Retype the full introduction to the 1830 revelation to Emma Smith, word for word.

SOURCE DOCUMENT:
━━━━━━━━━━━━━━━━

Revelation to Emma Smith, [July] 1830. Featured version, titled “27th. Commandment AD 1830,” copied [ca. Mar. 1831] in Revelation Book 1, pp. 34–35, in Michael Hubbard MacKay et al., eds., Documents, Volume 1: July 1828–June 1831, vol. 1 of the Documents series of The Joseph Smith Papers, ed. Dean C. Jessee et al. (Salt Lake City: Church Historian’s Press, 2013), 161–164.1

See images of the original document at josephsmithpapers.org.


Emma Hale married Joseph Smith on January 18, 1827, at South Bainbridge, New York.2 According to Joseph’s mother, Lucy Mack Smith, Emma accompanied her husband that fall to an upstate New York hill and waited in a wagon while he retrieved the metal plates from which he would translate the Book of Mormon.3 Emma assisted as a scribe in the early translation work.4 The couple first lived with Joseph’s family at Manchester, New York, until late 1827, when they moved to Harmony in northeastern Pennsylvania to live with Emma’s parents.5 There, in 1828, Joseph and Emma buried their first child, a son who “died the same hour” he was born.6 Over the next two years, as the couple tried to evade threats to the work of translation, they moved several times between Harmony and upstate New York. From these early years onward, Emma experienced the force of opposition to Joseph’s revelations through recurring verbal, physical, and legal attacks against him.

━━━━━━━━━━━━━━━━

ENTRIES SHOWN:
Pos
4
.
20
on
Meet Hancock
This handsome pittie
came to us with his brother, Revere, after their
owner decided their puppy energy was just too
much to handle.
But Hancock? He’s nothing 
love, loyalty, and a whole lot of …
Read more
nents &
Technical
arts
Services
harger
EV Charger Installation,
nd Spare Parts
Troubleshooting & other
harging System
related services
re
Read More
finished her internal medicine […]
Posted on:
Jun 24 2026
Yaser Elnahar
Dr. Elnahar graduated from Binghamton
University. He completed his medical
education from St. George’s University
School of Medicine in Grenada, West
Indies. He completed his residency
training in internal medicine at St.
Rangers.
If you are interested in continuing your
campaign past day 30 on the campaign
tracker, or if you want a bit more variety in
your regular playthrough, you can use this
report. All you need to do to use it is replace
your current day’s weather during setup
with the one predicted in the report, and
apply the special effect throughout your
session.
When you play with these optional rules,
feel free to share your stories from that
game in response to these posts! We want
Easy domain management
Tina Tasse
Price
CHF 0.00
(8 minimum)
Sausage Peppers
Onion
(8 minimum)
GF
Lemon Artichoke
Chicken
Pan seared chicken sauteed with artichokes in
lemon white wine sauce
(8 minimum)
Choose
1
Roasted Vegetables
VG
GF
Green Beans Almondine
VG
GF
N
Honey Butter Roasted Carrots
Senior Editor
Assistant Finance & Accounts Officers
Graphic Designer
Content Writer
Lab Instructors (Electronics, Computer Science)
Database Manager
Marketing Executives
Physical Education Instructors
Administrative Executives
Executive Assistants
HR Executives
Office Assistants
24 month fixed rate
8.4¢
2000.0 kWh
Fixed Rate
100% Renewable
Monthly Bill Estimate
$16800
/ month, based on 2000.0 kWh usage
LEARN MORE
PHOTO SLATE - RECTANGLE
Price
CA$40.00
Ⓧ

━━━━━━━━━━━━━━━━

RESPONSE TO THIS TASK:
Revelation to Emma Smith, [July] 1830. Featured version, titled “27th. Commandment AD 1830,” copied [ca. Mar. 1831] in Revelation Book 1, pp. 34–35, in Michael Hubbard MacKay et al., eds., Documents, Volume 1: July 1828–June 1831, vol. 1 of the Documents series of The Joseph Smith Papers, ed. Dean C. Jessee et al. (Salt Lake City: Church Historian’s Press, 2013), 161–164.1

See images of the original document at josephsmithpapers.org.


Emma Hale married Joseph Smith on January 18, 1827, at South Bainbridge, New York.2 According to Joseph’s mother, Lucy Mack Smith, Emma accompanied her husband that fall to an upstate New York hill and waited in a wagon while he retrieved the metal plates from which he would translate the Book of Mormon.3 Emma assisted as a scribe in the early translation work.4 The couple first lived with Joseph’s family at Manchester, New York, until late 1827, when they moved to Harmony in northeastern Pennsylvania to live with Emma’s parents.5 There, in 1828, Joseph and Emma buried their first child, a son who “died the same hour” he was born.6 Over the next two years, as the couple tried to evade threats to the work of translation, they moved several times between Harmony and upstate New York. From these early years onward, Emma experienced the force of opposition to Joseph’s revelations through recurring verbal, physical, and legal attacks against him.